First you’ll have to create a new Argo CD application.
argocd app create argo-helm-$USER --repo https://gitea.training.cluster.acend.ch/$USER/argocd-training-examples.git --path 'helm/simple-example' --dest-server https://kubernetes.default.svc --dest-namespace $USER --values values.yaml
Sync the application
Hint
To sync (deploy) the resources you can simply click sync in the web UI or execute the following command:
argocd app sync argo-helm-$USER
And verify the deployment:
kubectl get pod --namespace $USER --watch
Tell the application to sync automatically, to enable self-healing and auto-prune
Hint
argocd app set argo-helm-$USER --sync-policy automated
argocd app set argo-helm-$USER --self-heal
argocd app set argo-helm-$USER --auto-prune
Task 5.1.2: Scale the deployment to 2 replicas
We can set the helm
parameter with the following command:
argocd app set argo-helm-$USER --parameter replicaCount=2
Warning
Only use this way of setting params in dev and test stages.

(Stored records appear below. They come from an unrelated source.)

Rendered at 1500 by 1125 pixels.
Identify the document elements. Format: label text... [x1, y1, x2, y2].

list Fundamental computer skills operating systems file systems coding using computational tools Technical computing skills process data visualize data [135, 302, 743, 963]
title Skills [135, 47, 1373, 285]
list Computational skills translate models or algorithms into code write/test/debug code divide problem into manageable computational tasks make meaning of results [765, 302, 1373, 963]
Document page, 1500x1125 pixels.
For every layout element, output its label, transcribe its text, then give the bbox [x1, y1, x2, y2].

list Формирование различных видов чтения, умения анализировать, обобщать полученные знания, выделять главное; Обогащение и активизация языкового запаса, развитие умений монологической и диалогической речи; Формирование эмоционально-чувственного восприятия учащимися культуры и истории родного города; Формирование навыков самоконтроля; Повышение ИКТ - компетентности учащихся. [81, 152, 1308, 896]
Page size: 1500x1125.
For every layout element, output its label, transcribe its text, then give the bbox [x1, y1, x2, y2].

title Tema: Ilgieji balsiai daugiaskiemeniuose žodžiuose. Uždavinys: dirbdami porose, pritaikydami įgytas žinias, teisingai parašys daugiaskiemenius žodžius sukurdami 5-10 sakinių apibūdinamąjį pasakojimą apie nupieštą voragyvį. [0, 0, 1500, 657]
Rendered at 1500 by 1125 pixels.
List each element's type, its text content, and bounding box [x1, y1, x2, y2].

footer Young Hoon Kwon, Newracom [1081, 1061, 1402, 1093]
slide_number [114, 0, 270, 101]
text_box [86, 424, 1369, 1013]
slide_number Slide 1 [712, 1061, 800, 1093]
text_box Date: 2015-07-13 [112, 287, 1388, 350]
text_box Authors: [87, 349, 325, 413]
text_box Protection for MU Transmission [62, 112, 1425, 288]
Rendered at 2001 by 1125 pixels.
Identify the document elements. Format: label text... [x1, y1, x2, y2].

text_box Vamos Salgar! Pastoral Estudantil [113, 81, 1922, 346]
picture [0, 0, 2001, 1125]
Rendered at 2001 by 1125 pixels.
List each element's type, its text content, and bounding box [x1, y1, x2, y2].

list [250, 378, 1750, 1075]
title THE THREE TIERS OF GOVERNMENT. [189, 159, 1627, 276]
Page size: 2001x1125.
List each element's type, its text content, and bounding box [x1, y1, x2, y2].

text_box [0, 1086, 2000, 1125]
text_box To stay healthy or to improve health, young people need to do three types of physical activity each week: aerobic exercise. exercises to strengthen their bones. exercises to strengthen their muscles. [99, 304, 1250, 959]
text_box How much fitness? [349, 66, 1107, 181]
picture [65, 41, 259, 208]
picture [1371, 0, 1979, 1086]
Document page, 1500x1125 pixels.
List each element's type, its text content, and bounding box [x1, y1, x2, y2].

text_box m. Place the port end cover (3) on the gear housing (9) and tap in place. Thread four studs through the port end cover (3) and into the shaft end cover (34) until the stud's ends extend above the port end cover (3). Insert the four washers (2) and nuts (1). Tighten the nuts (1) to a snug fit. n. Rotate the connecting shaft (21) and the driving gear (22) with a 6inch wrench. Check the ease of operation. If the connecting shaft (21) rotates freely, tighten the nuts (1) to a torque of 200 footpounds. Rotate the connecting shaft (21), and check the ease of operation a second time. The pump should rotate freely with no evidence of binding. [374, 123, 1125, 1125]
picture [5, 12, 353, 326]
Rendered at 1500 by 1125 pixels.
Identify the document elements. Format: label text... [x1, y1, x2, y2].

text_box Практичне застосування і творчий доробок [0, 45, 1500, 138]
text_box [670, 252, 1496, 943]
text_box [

Not for Production!Since the sync-policy
is set to automated
the second pod will be deployed immediately.
Task 5.1.3: Ingress
The proper and production ready way of overwriting values is by doing it in git.
Change the helm/simple-example/values.yaml
file in your git repository
...
ingress:
enabled: true
hosts:
- host: helm-<username>.training.cluster.acend.ch
paths:
- path: /
tls:
- hosts:
- helm-<username>.training.cluster.acend.ch
secretName: acend-wildcard
...
Commit and push the changes to your repository.
Hint
git add helm/simple-example/values.yaml
git commit -m "Expose ingress"
git push
Open your Browser and verify whether you can access the application.
Task 5.1.4: Create a second application representing the production stage
Let’s now also deploy an application for the production stage.
Create a new values.yaml file for the production stage: helm/simple-example/values-production.yaml
And copy the content from the default helm/simple-example/values.yaml
file.
Change the host in the helm/simple-example/values-production.yaml
to the production url
...
ingress:
enabled: true
hosts:
- host: helm-<username>-prod.training.cluster.acend.ch
paths:
- path: /
tls:
- hosts:
- helm-<username>-prod.training.cluster.acend.ch
secretName: acend-wildcard
...
Commit and push the changes to your repository.
Hint
git add helm/simple-example/values-production.yaml
git commit -m "Add prod stage"
git push
Let’s create the production stage Argo CD application with the name argo-helm-prod-$USER
and enable automated sync, self-healing and pruning.
Hint
argocd app create argo-helm-prod-$USER --repo https://gitea.training.cluster.acend.ch/$USER/argocd-training-examples.git --path 'helm/simple-example' --dest-server https://kubernetes.default.svc --dest-namespace $USER
argocd app set argo-helm-prod-$USER --sync-policy automated
argocd app set argo-helm-prod-$USER --self-heal
argocd app set argo-helm-prod-$USER --auto-prune
And verify the deployment:
kubectl get pod --namespace $USER --watch
Tell the Argo CD app to use the values-production.yaml
values file
Hint
argocd app set argo-helm-prod-$USER --values values-production.yaml
Change for example the ingress hostname to something different in the values-production.yaml
and verify whether you can access the new hostname.
Task 5.1.4: Delete the Applications
Delete the applications after you’ve explored the Argo CD Resources and the managed Kubernetes resources.